Massnahmen für die Prävention
Arbeitgebende müssen alle Massnahmen ergreifen, die nötig sind, um den Schutz der persönlichen Integrität ihrer Angestellten zu garantieren.
Grundsätzlich gilt, dass ein gutes Arbeitsklima die beste Prävention bietet. Dazu gehören gegenseitiger Respekt und Vertrauen sowie eine offene Kommunikations- und Konfliktkultur. Um ein gutes Arbeitsklima zu fördern, können sich Arbeitgebende auf folgende Elemente stützen:
- Es gibt klare, präzise Spielregeln für die Zusammenarbeit, die allen bekannt sind. Die Leitung kommuniziert klar, welche Verhaltensweisen sie zulässt oder ablehnt.
- Eine Arbeitsorganisation und eine machbare Arbeitsbelastung (ausgewogenes Volumen), die die Eigenständigkeit und den Beitrag der einzelnen Personen fördert.
- Eine klare und partizipative Arbeitsstruktur, insbesondere eine klare Definition von Zuständigkeiten und Kompetenzen.
- Eine gute Kommunikation, d. h. eine Dialog- und konstruktive Feedbackkultur sowie transparente Informationen.
- Im Fall von Umstrukturierung oder Restrukturierung werden die Prozesse, die dazu führen, klar und verständlich kommuniziert.
Arbeitgebende können verschiedene Massnahmen ergreifen:
- Allgemeine Sensibilisierung für die verschiedenen Formen von Verletzungen der persönlichen Integrität und deren Auswirkungen (Informationsveranstaltungen, Unterstützungsmechanismen, Seminar zu Konfliktmanagement).
- Klare schriftliche Richtlinien zum Schutz der persönlichen Integrität erlassen und kommunizieren. Diese Richtlinien sollten inakzeptables Verhalten in Erinnerung rufen und Sanktionen festlegen, und diese kommunizieren. So können die Angestellten Grenzen besser erkennen, die sie nicht überschreiten dürfen, und bleiben bei Grenzüberschreitungen wachsam. Die Richtlinien können als Verhaltenskodex formuliert sein (siehe Vertiefungsmaterial «Verhaltenskodex» für die Erarbeitung).

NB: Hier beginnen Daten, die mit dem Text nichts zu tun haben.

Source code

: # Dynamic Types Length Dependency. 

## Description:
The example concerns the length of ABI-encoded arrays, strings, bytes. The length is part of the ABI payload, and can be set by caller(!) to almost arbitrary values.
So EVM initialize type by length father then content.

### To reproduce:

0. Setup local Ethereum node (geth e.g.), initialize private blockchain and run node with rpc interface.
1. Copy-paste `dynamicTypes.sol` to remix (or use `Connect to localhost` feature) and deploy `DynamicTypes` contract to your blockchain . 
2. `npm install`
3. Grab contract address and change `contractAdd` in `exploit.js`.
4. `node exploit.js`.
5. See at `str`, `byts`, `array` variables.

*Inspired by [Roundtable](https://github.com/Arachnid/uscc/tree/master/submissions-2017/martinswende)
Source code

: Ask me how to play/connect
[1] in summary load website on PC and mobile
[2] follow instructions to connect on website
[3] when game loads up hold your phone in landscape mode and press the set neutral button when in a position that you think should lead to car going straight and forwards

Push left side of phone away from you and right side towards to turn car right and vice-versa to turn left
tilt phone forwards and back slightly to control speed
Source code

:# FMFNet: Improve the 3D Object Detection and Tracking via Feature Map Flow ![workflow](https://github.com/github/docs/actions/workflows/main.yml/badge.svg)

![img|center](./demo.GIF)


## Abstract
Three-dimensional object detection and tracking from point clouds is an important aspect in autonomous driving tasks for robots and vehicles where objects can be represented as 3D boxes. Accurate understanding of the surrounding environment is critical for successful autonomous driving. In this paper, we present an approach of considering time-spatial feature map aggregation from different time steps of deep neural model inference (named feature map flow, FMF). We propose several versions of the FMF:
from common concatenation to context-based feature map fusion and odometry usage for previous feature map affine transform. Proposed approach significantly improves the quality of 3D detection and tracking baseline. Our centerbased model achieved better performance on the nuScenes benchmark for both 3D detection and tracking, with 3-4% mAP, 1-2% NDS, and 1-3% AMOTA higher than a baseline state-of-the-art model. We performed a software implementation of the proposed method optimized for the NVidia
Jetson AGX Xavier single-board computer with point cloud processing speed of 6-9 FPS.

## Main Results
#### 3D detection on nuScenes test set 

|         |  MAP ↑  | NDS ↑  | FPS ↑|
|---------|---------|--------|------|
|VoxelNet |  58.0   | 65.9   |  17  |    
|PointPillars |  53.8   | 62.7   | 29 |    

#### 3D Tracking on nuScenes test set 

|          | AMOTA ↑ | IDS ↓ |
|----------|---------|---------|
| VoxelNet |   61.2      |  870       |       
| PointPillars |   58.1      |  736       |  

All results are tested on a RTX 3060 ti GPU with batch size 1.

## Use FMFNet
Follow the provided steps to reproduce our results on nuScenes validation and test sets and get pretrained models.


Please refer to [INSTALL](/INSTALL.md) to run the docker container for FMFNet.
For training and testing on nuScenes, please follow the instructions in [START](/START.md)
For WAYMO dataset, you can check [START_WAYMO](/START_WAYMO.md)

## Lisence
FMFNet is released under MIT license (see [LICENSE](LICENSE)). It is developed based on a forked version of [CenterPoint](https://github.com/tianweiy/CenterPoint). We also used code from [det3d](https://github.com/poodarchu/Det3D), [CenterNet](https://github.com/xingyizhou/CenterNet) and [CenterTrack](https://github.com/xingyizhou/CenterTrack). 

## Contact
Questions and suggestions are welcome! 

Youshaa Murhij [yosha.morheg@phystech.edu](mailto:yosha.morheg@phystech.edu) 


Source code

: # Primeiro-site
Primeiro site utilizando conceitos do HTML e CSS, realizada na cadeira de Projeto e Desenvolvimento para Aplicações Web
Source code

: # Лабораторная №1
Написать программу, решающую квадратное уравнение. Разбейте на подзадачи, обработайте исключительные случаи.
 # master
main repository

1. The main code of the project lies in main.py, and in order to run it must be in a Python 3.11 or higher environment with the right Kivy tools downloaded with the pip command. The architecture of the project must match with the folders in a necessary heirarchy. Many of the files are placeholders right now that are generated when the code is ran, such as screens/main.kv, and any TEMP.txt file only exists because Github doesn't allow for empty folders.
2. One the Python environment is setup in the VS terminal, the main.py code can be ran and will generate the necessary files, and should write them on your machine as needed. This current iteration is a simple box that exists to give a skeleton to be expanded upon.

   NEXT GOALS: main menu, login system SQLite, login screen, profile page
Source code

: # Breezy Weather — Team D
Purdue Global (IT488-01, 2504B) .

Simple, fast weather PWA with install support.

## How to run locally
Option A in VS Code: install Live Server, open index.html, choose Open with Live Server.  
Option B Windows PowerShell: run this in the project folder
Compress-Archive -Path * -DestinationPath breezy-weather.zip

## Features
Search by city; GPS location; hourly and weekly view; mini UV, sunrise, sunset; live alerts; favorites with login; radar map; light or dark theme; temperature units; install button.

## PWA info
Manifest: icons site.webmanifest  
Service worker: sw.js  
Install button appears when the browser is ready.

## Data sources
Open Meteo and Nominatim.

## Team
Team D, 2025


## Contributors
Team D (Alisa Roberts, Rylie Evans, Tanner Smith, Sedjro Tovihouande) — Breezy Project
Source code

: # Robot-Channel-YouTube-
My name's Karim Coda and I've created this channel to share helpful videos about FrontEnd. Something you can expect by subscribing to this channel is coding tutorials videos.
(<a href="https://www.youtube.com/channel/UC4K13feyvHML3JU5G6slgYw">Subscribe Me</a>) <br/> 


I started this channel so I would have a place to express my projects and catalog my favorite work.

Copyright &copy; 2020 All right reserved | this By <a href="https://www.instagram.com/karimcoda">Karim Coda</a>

- Regeln für das Vorgehen im Fall von unangemessenem Verhalten formulieren und dabei zwischen der informellen und vertraulichen Behandlung eines unangemessenen Verhaltens und der formellen Behandlung einer Beschwerde durch den Arbeitgeber/die Arbeitgeberin unterscheiden.
- Einen vertraulichen und leicht erreichbaren Hilfsdienst (Vertrauensperson im Unternehmen) für die Mitarbeitenden einrichten. Dabei ist wichtig, dessen Rolle und Aufgaben genau zu erläutern.
- Eine spezifische Schulung für Führungspersonen organisieren. Aufgrund ihrer Sorgfaltspflicht und ihrer Vorbildfunktion müssen Führungspersonen Kompetenzen entwickeln, um gegen Verletzungen der persönlichen Integrität vorzugehen.Dazu müssen sie gezielt sensibilisiert und geschult werden, um:
-
- Mobbing-Situationen zu erkennen,
- Verletzungen der persönlichen Integrität zu verhindern,
- zu wissen, welche Schritte im Fall von unangemessenem Verhalten oder im Fall eines Konflikts zu unternehmen sind.
- Eine schnelle Verfügbarkeit einer (internen oder externen) Rechtsberatung sicherstellen. Diese muss im Rahmen der geltenden Richtlinien, Verordnungen und des gesetzlichen Rahmens tätig werden.